This post is a combination of 3 things:
First, 8th graders at my school recently participated in a Poetry Slam. I got the privilege of listening in to some performances. Being the writer that I am, it inspired me to write some of my own poetry.
Second, it’s been my experience that the body sometimes expresses emotions in ways other than tears. Panic attacks are an extreme example, but sometimes the stress comes out in other ways–like gaining weight. It made me wonder: when we see people who are overweight, what do we think? Do we judge them for their life habits, or recognize there may be something going on under the surface?
Finally, I’ve been thinking lately about the immense amount of care required to be an effective teacher. To know and understand and love so many students—even when they do things that make you want to pull your hair out, or when you answer the same question fifty times—takes a special type of endurance. I’ve heard so many people talk about teachers who are burnt out and who don’t care. I don’t think any teacher starts that way, but many of us end that way. And why? Because caring about someone else is not an easy thing.

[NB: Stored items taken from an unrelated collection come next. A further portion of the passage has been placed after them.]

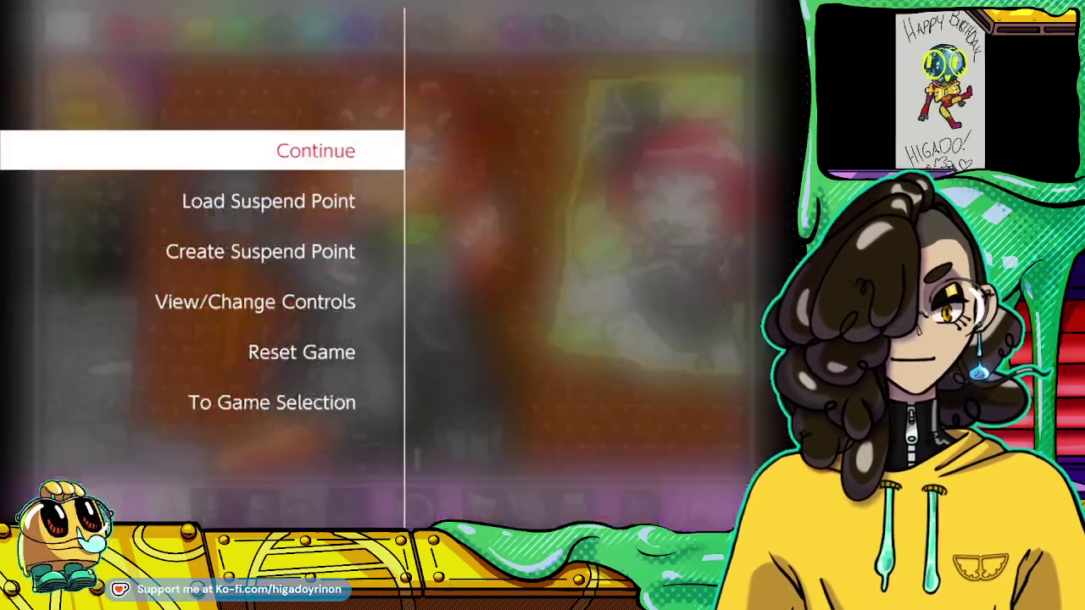
# Create a suspend point over Save slot 1 and resume the brick-wall drawing
pyautogui.press('Down')
pyautogui.press('Down')
pyautogui.press('Return')
pyautogui.press('Return')
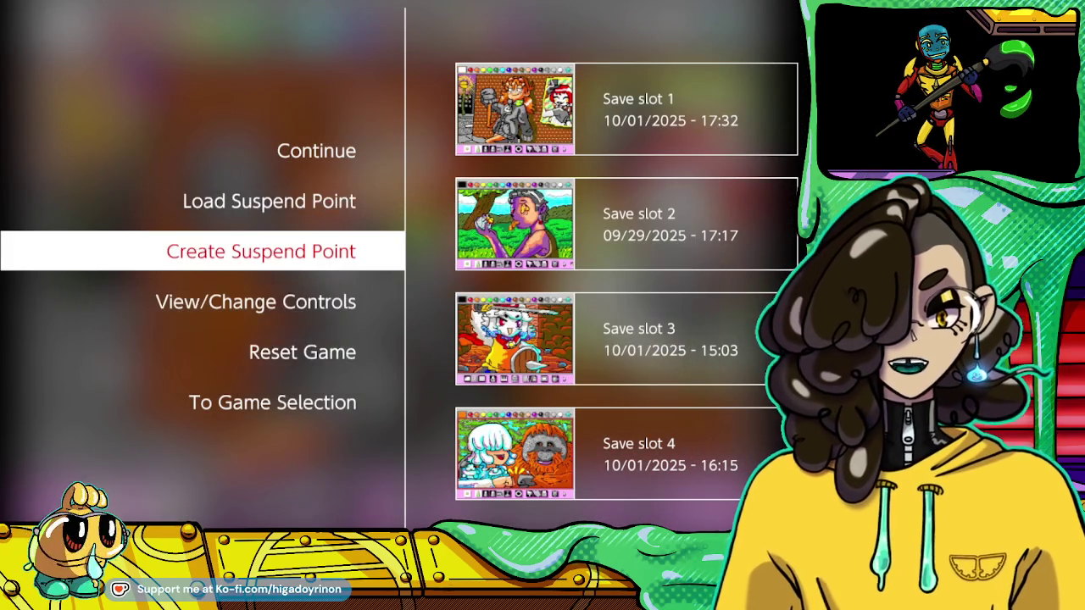
pyautogui.press('Escape')
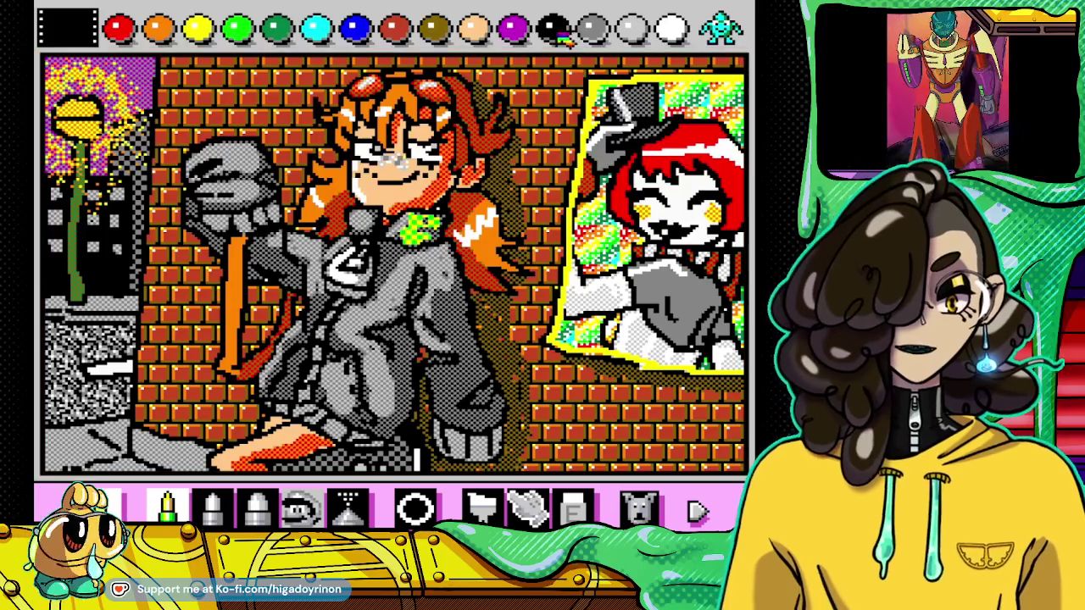
# Redraw the white chest mark as a hand-like shape and show the pattern-fill palette
pyautogui.click(348, 259)
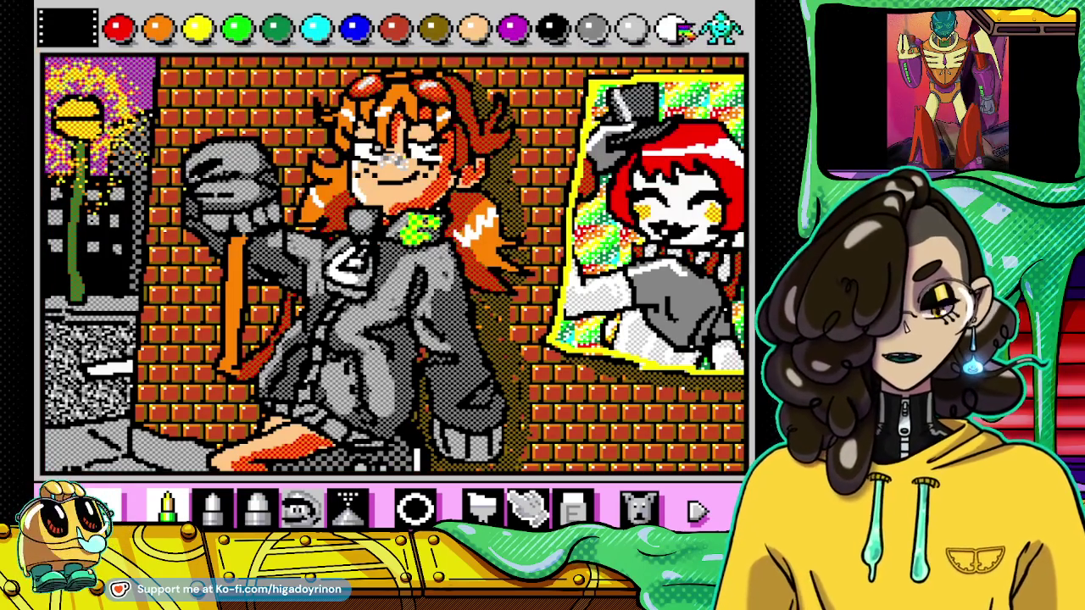
pyautogui.click(711, 29)
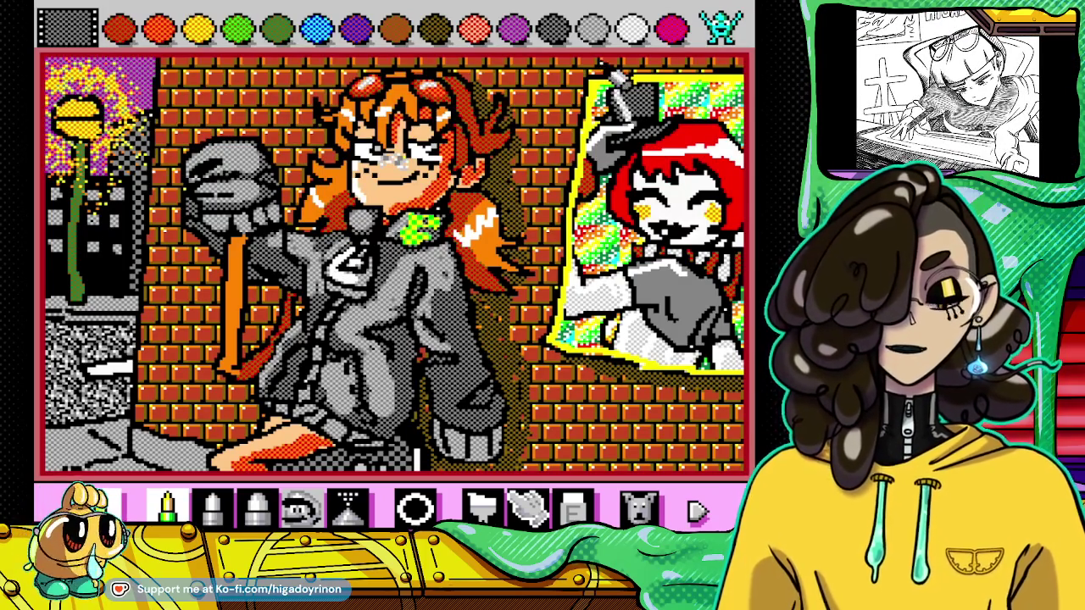
# Add orange strokes along the shoulder hair strand, then bring up the suspend menu
pyautogui.click(721, 29)
pyautogui.click(720, 29)
pyautogui.click(720, 29)
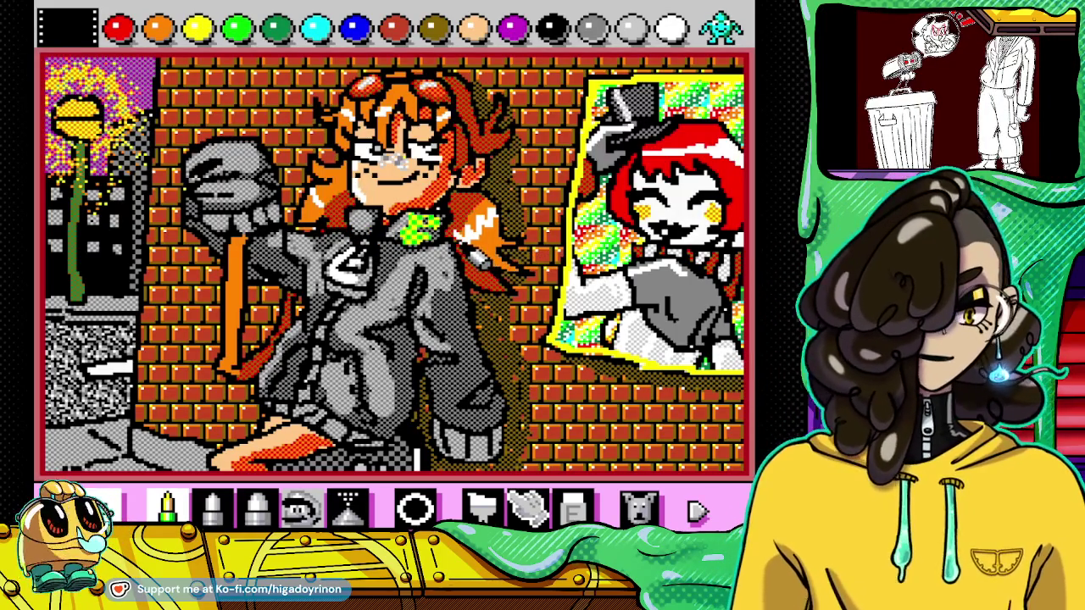
pyautogui.moveTo(490, 251); pyautogui.dragTo(514, 222)
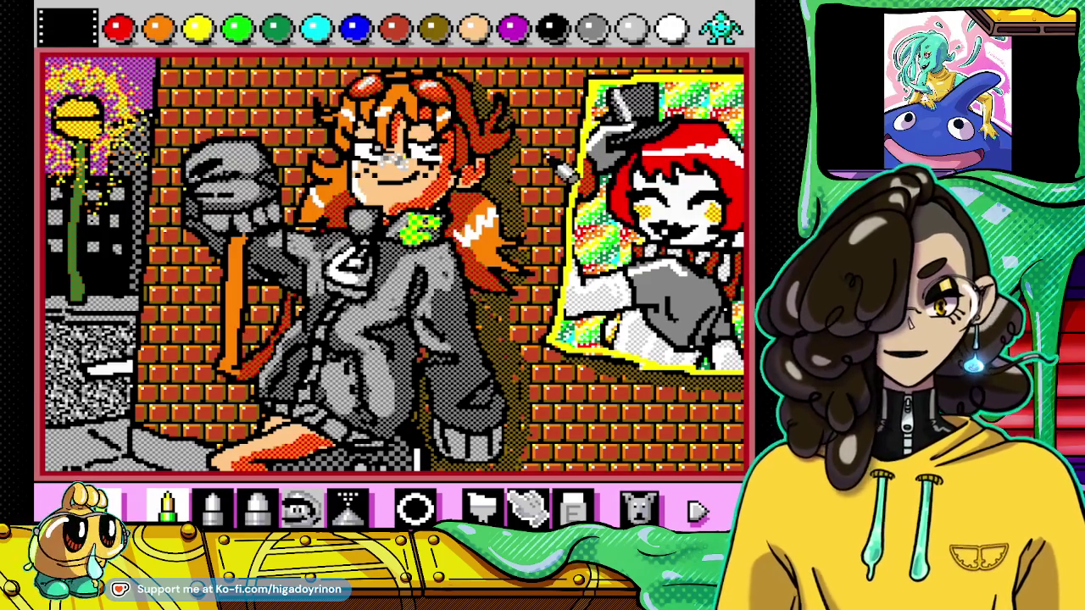
pyautogui.click(721, 29)
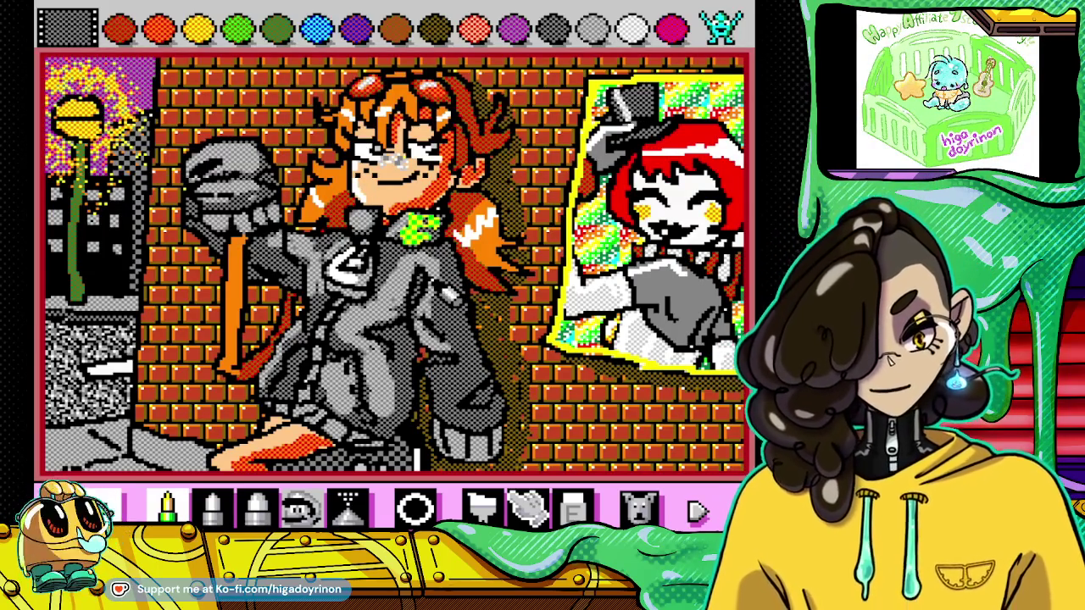
pyautogui.press('Escape')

I hope you enjoy the poem.
When You Meet Me
When you meet at me,
—before we speak—
what do you see?
A face fuller than it should be;
a smile smaller than it could be;
freckles,
betraying days of sun and sand.
Do you see small eyes?
Dark hair?
Silver strands peak through like secrets.
It’s evidence,
but what of?
A scale would measure pain.
Each pound a sorrow;
forgiven, not undone.
I carry the weight of care on my body.
Every roll and curve is a worry;
energy,
tucked away
until I should need it again.
Can you see the hurt that weighs on me,
or merely my weight?
The lies that shaped me,
or only my shape?
Do you assume
I am the sum of my parts,
or will you let your first assumption
be rewritten
by what you find in my heart?
My body may be the cover of my book
but my story is so much more
than the title.
I am defined by Love,
not my look.
But the Lord said to Samuel, “Do not consider his appearance or his height, for I have rejected him. The Lord does not look at the things people look at. People look at the outward appearance, but the Lord looks at the heart.”